SketsaNusantara.id - Persoalan sampah kian parah di Jember, pasalnya pada tahun 2025 tercatat pada bulan Agustus-Desember ada sebanyak 1.046,35 ton sampah per hari.
Namun, ini berbanding terbalik dengan pengelolaannya yang masih sekitar 19,78 ton per hari.
Apalagi adanya isu penutupan Tempat Pembuangan Akhir (TPA) pada 1 Juni 2026 mendatang, yang membuat persoalan sampah kian menjadi rumit.
Anggota Komisi A DPRD Jember Tabroni mengatakan, secara jelas telah dikeluarkan penilaian dari Kementerian Lingkungan Hidup (Kemen LH) yang menyatakan TPA Pakusari mendapatkan pembinaan.

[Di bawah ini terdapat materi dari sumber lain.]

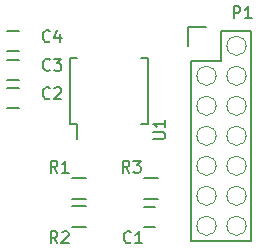
<source format=gbr>
G04 #@! TF.FileFunction,Legend,Top*
%FSLAX46Y46*%
G04 Gerber Fmt 4.6, Leading zero omitted, Abs format (unit mm)*
G04 Created by KiCad (PCBNEW 0.201509101502+6177~30~ubuntu14.04.1-product) date Παρ 18 Σεπ 2015 07:16:07 μμ EEST*
%MOMM*%
G01*
G04 APERTURE LIST*
%ADD10C,0.100000*%
%ADD11C,0.150000*%
G04 APERTURE END LIST*
D10*
D11*
X139962000Y-98259000D02*
X140962000Y-98259000D01*
X140962000Y-96559000D02*
X139962000Y-96559000D01*
X145315000Y-104375000D02*
X145890000Y-104375000D01*
X145315000Y-98825000D02*
X145890000Y-98825000D01*
X151865000Y-98825000D02*
X151290000Y-98825000D01*
X151865000Y-104375000D02*
X151290000Y-104375000D01*
X145315000Y-104375000D02*
X145315000Y-98825000D01*
X151865000Y-104375000D02*
X151865000Y-98825000D01*
X145890000Y-104375000D02*
X145890000Y-105650000D01*
X151519000Y-113118000D02*
X152519000Y-113118000D01*
X152519000Y-111418000D02*
X151519000Y-111418000D01*
X139962000Y-103085000D02*
X140962000Y-103085000D01*
X140962000Y-101385000D02*
X139962000Y-101385000D01*
X139962000Y-100672000D02*
X140962000Y-100672000D01*
X140962000Y-98972000D02*
X139962000Y-98972000D01*
X160655000Y-114300000D02*
X160655000Y-96520000D01*
X155575000Y-99060000D02*
X155575000Y-114300000D01*
X160655000Y-114300000D02*
X155575000Y-114300000D01*
X160655000Y-96520000D02*
X158115000Y-96520000D01*
X156845000Y-96240000D02*
X155295000Y-96240000D01*
X158115000Y-96520000D02*
X158115000Y-99060000D01*
X158115000Y-99060000D02*
X155575000Y-99060000D01*
X155295000Y-96240000D02*
X155295000Y-97790000D01*
X146650000Y-110730000D02*
X145450000Y-110730000D01*
X145450000Y-108980000D02*
X146650000Y-108980000D01*
X146650000Y-113143000D02*
X145450000Y-113143000D01*
X145450000Y-111393000D02*
X146650000Y-111393000D01*
X151546000Y-108980000D02*
X152746000Y-108980000D01*
X152746000Y-110730000D02*
X151546000Y-110730000D01*
D10*
X158571400Y-97790000D02*
X158571400Y-97790000D01*
X160198600Y-97790000D02*
X160198600Y-97790000D01*
X158571400Y-97790000D02*
G75*
G03X160198600Y-97790000I813600J0D01*
G01*
X160198600Y-97790000D02*
G75*
G03X158571400Y-97790000I-813600J0D01*
G01*
X156031400Y-100330000D02*
X156031400Y-100330000D01*
X157658600Y-100330000D02*
X157658600Y-100330000D01*
X156031400Y-100330000D02*
G75*
G03X157658600Y-100330000I813600J0D01*
G01*
X157658600Y-100330000D02*
G75*
G03X156031400Y-100330000I-813600J0D01*
G01*
X158571400Y-100330000D02*
X158571400Y-100330000D01*
X160198600Y-100330000D02*
X160198600Y-100330000D01*
X158571400Y-100330000D02*
G75*
G03X160198600Y-100330000I813600J0D01*
G01*
X160198600Y-100330000D02*
G75*
G03X158571400Y-100330000I-813600J0D01*
G01*
X156031400Y-102870000D02*
X156031400Y-102870000D01*
X157658600Y-102870000D02*
X157658600Y-102870000D01*
X156031400Y-102870000D02*
G75*
G03X157658600Y-102870000I813600J0D01*
G01*
X157658600Y-102870000D02*
G75*
G03X156031400Y-102870000I-813600J0D01*
G01*
X158571400Y-102870000D02*
X158571400Y-102870000D01*
X160198600Y-102870000D02*
X160198600Y-102870000D01*
X158571400Y-102870000D02*
G75*
G03X160198600Y-102870000I813600J0D01*
G01*
X160198600Y-102870000D02*
G75*
G03X158571400Y-102870000I-813600J0D01*
G01*
X156031400Y-105410000D02*
X156031400Y-105410000D01*
X157658600Y-105410000D02*
X157658600Y-105410000D01*
X156031400Y-105410000D02*
G75*
G03X157658600Y-105410000I813600J0D01*
G01*
X157658600Y-105410000D02*
G75*
G03X156031400Y-105410000I-813600J0D01*
G01*
X158571400Y-105410000D02*
X158571400Y-105410000D01*
X160198600Y-105410000D02*
X160198600Y-105410000D01*
X158571400Y-105410000D02*
G75*
G03X160198600Y-105410000I813600J0D01*
G01*
X160198600Y-105410000D02*
G75*
G03X158571400Y-105410000I-813600J0D01*
G01*
X156031400Y-107950000D02*
X156031400Y-107950000D01*
X157658600Y-107950000D02*
X157658600Y-107950000D01*
X156031400Y-107950000D02*
G75*
G03X157658600Y-107950000I813600J0D01*
G01*
X157658600Y-107950000D02*
G75*
G03X156031400Y-107950000I-813600J0D01*
G01*
X158571400Y-107950000D02*
X158571400Y-107950000D01*
X160198600Y-107950000D02*
X160198600Y-107950000D01*
X158571400Y-107950000D02*
G75*
G03X160198600Y-107950000I813600J0D01*
G01*
X160198600Y-107950000D02*
G75*
G03X158571400Y-107950000I-813600J0D01*
G01*
X156031400Y-110490000D02*
X156031400Y-110490000D01*
X157658600Y-110490000D02*
X157658600Y-110490000D01*
X156031400Y-110490000D02*
G75*
G03X157658600Y-110490000I813600J0D01*
G01*
X157658600Y-110490000D02*
G75*
G03X156031400Y-110490000I-813600J0D01*
G01*
X158571400Y-110490000D02*
X158571400Y-110490000D01*
X160198600Y-110490000D02*
X160198600Y-110490000D01*
X158571400Y-110490000D02*
G75*
G03X160198600Y-110490000I813600J0D01*
G01*
X160198600Y-110490000D02*
G75*
G03X158571400Y-110490000I-813600J0D01*
G01*
X156031400Y-113030000D02*
X156031400Y-113030000D01*
X157658600Y-113030000D02*
X157658600Y-113030000D01*
X156031400Y-113030000D02*
G75*
G03X157658600Y-113030000I813600J0D01*
G01*
X157658600Y-113030000D02*
G75*
G03X156031400Y-113030000I-813600J0D01*
G01*
X158571400Y-113030000D02*
X158571400Y-113030000D01*
X160198600Y-113030000D02*
X160198600Y-113030000D01*
X158571400Y-113030000D02*
G75*
G03X160198600Y-113030000I813600J0D01*
G01*
X160198600Y-113030000D02*
G75*
G03X158571400Y-113030000I-813600J0D01*
G01*
D11*
X143597334Y-97385143D02*
X143549715Y-97432762D01*
X143406858Y-97480381D01*
X143311620Y-97480381D01*
X143168762Y-97432762D01*
X143073524Y-97337524D01*
X143025905Y-97242286D01*
X142978286Y-97051810D01*
X142978286Y-96908952D01*
X143025905Y-96718476D01*
X143073524Y-96623238D01*
X143168762Y-96528000D01*
X143311620Y-96480381D01*
X143406858Y-96480381D01*
X143549715Y-96528000D01*
X143597334Y-96575619D01*
X144454477Y-96813714D02*
X144454477Y-97480381D01*
X144216381Y-96432762D02*
X143978286Y-97147048D01*
X144597334Y-97147048D01*
X152360381Y-105663905D02*
X153169905Y-105663905D01*
X153265143Y-105616286D01*
X153312762Y-105568667D01*
X153360381Y-105473429D01*
X153360381Y-105282952D01*
X153312762Y-105187714D01*
X153265143Y-105140095D01*
X153169905Y-105092476D01*
X152360381Y-105092476D01*
X153360381Y-104092476D02*
X153360381Y-104663905D01*
X153360381Y-104378191D02*
X152360381Y-104378191D01*
X152503238Y-104473429D01*
X152598476Y-104568667D01*
X152646095Y-104663905D01*
X150455334Y-114403143D02*
X150407715Y-114450762D01*
X150264858Y-114498381D01*
X150169620Y-114498381D01*
X150026762Y-114450762D01*
X149931524Y-114355524D01*
X149883905Y-114260286D01*
X149836286Y-114069810D01*
X149836286Y-113926952D01*
X149883905Y-113736476D01*
X149931524Y-113641238D01*
X150026762Y-113546000D01*
X150169620Y-113498381D01*
X150264858Y-113498381D01*
X150407715Y-113546000D01*
X150455334Y-113593619D01*
X151407715Y-114498381D02*
X150836286Y-114498381D01*
X151122000Y-114498381D02*
X151122000Y-113498381D01*
X151026762Y-113641238D01*
X150931524Y-113736476D01*
X150836286Y-113784095D01*
X143597334Y-102211143D02*
X143549715Y-102258762D01*
X143406858Y-102306381D01*
X143311620Y-102306381D01*
X143168762Y-102258762D01*
X143073524Y-102163524D01*
X143025905Y-102068286D01*
X142978286Y-101877810D01*
X142978286Y-101734952D01*
X143025905Y-101544476D01*
X143073524Y-101449238D01*
X143168762Y-101354000D01*
X143311620Y-101306381D01*
X143406858Y-101306381D01*
X143549715Y-101354000D01*
X143597334Y-101401619D01*
X143978286Y-101401619D02*
X144025905Y-101354000D01*
X144121143Y-101306381D01*
X144359239Y-101306381D01*
X144454477Y-101354000D01*
X144502096Y-101401619D01*
X144549715Y-101496857D01*
X144549715Y-101592095D01*
X144502096Y-101734952D01*
X143930667Y-102306381D01*
X144549715Y-102306381D01*
X143597334Y-99798143D02*
X143549715Y-99845762D01*
X143406858Y-99893381D01*
X143311620Y-99893381D01*
X143168762Y-99845762D01*
X143073524Y-99750524D01*
X143025905Y-99655286D01*
X142978286Y-99464810D01*
X142978286Y-99321952D01*
X143025905Y-99131476D01*
X143073524Y-99036238D01*
X143168762Y-98941000D01*
X143311620Y-98893381D01*
X143406858Y-98893381D01*
X143549715Y-98941000D01*
X143597334Y-98988619D01*
X143930667Y-98893381D02*
X144549715Y-98893381D01*
X144216381Y-99274333D01*
X144359239Y-99274333D01*
X144454477Y-99321952D01*
X144502096Y-99369571D01*
X144549715Y-99464810D01*
X144549715Y-99702905D01*
X144502096Y-99798143D01*
X144454477Y-99845762D01*
X144359239Y-99893381D01*
X144073524Y-99893381D01*
X143978286Y-99845762D01*
X143930667Y-99798143D01*
X159154905Y-95448381D02*
X159154905Y-94448381D01*
X159535858Y-94448381D01*
X159631096Y-94496000D01*
X159678715Y-94543619D01*
X159726334Y-94638857D01*
X159726334Y-94781714D01*
X159678715Y-94876952D01*
X159631096Y-94924571D01*
X159535858Y-94972190D01*
X159154905Y-94972190D01*
X160678715Y-95448381D02*
X160107286Y-95448381D01*
X160393000Y-95448381D02*
X160393000Y-94448381D01*
X160297762Y-94591238D01*
X160202524Y-94686476D01*
X160107286Y-94734095D01*
X144232334Y-108529381D02*
X143899000Y-108053190D01*
X143660905Y-108529381D02*
X143660905Y-107529381D01*
X144041858Y-107529381D01*
X144137096Y-107577000D01*
X144184715Y-107624619D01*
X144232334Y-107719857D01*
X144232334Y-107862714D01*
X144184715Y-107957952D01*
X144137096Y-108005571D01*
X144041858Y-108053190D01*
X143660905Y-108053190D01*
X145184715Y-108529381D02*
X144613286Y-108529381D01*
X144899000Y-108529381D02*
X144899000Y-107529381D01*
X144803762Y-107672238D01*
X144708524Y-107767476D01*
X144613286Y-107815095D01*
X144232334Y-114498381D02*
X143899000Y-114022190D01*
X143660905Y-114498381D02*
X143660905Y-113498381D01*
X144041858Y-113498381D01*
X144137096Y-113546000D01*
X144184715Y-113593619D01*
X144232334Y-113688857D01*
X144232334Y-113831714D01*
X144184715Y-113926952D01*
X144137096Y-113974571D01*
X144041858Y-114022190D01*
X143660905Y-114022190D01*
X144613286Y-113593619D02*
X144660905Y-113546000D01*
X144756143Y-113498381D01*
X144994239Y-113498381D01*
X145089477Y-113546000D01*
X145137096Y-113593619D01*
X145184715Y-113688857D01*
X145184715Y-113784095D01*
X145137096Y-113926952D01*
X144565667Y-114498381D01*
X145184715Y-114498381D01*
X150328334Y-108529381D02*
X149995000Y-108053190D01*
X149756905Y-108529381D02*
X149756905Y-107529381D01*
X150137858Y-107529381D01*
X150233096Y-107577000D01*
X150280715Y-107624619D01*
X150328334Y-107719857D01*
X150328334Y-107862714D01*
X150280715Y-107957952D01*
X150233096Y-108005571D01*
X150137858Y-108053190D01*
X149756905Y-108053190D01*
X150661667Y-107529381D02*
X151280715Y-107529381D01*
X150947381Y-107910333D01*
X151090239Y-107910333D01*
X151185477Y-107957952D01*
X151233096Y-108005571D01*
X151280715Y-108100810D01*
X151280715Y-108338905D01*
X151233096Y-108434143D01*
X151185477Y-108481762D01*
X151090239Y-108529381D01*
X150804524Y-108529381D01*
X150709286Y-108481762D01*
X150661667Y-108434143D01*
M02*

</source>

"Karena memang melakukan open dumping, yang seharusnya praktik ini tidak dilakukan sesuai dengan arahan Kementerian LH," ujarnya saat dikonfirmasi, Selasa 19 Mei 2026.
Dengan kata lain, jumlah sampah yang kian menumpuk setiap harinya ini membuat Jember akan masuk daerah yang kotor.
"Ini tipis sekali ya, kita bisa jadi kota yang kotor maka perlu langkah konkret dan tepat dalam pengelolaan sampah tersebut," imbuhnya.
Tabroni menyampaikan, hingga saat ini Dinas Perumahan Rakyat Kawasan Permukiman dan Lingkungan Hidup (DPRKPLH) masih belum mengambil langkah taktis.
Meskipun, penutupan TPA Pakusari ini dikatakan hanya sementara dan dikhususkan pada bidang usaha saja yang tidak diperbolehkan membuang sampahnya.
"Namun, ini hanya sementara saja dengan membatasinya. Karena saat ini sampah yang masuk sekitar 1300 ton per hari dan kapasitasnya seharusnya hanya 300 ton saja," ungkapnya.
"Situasi ini pasti tidak akan bertahan lama dengan pembatasannya, tetapi harus ada langkah selanjutnya dalam pengelolaannya karena setelah ini diberlakukan para pelaku usaha harus bagaimana?," tanyanya.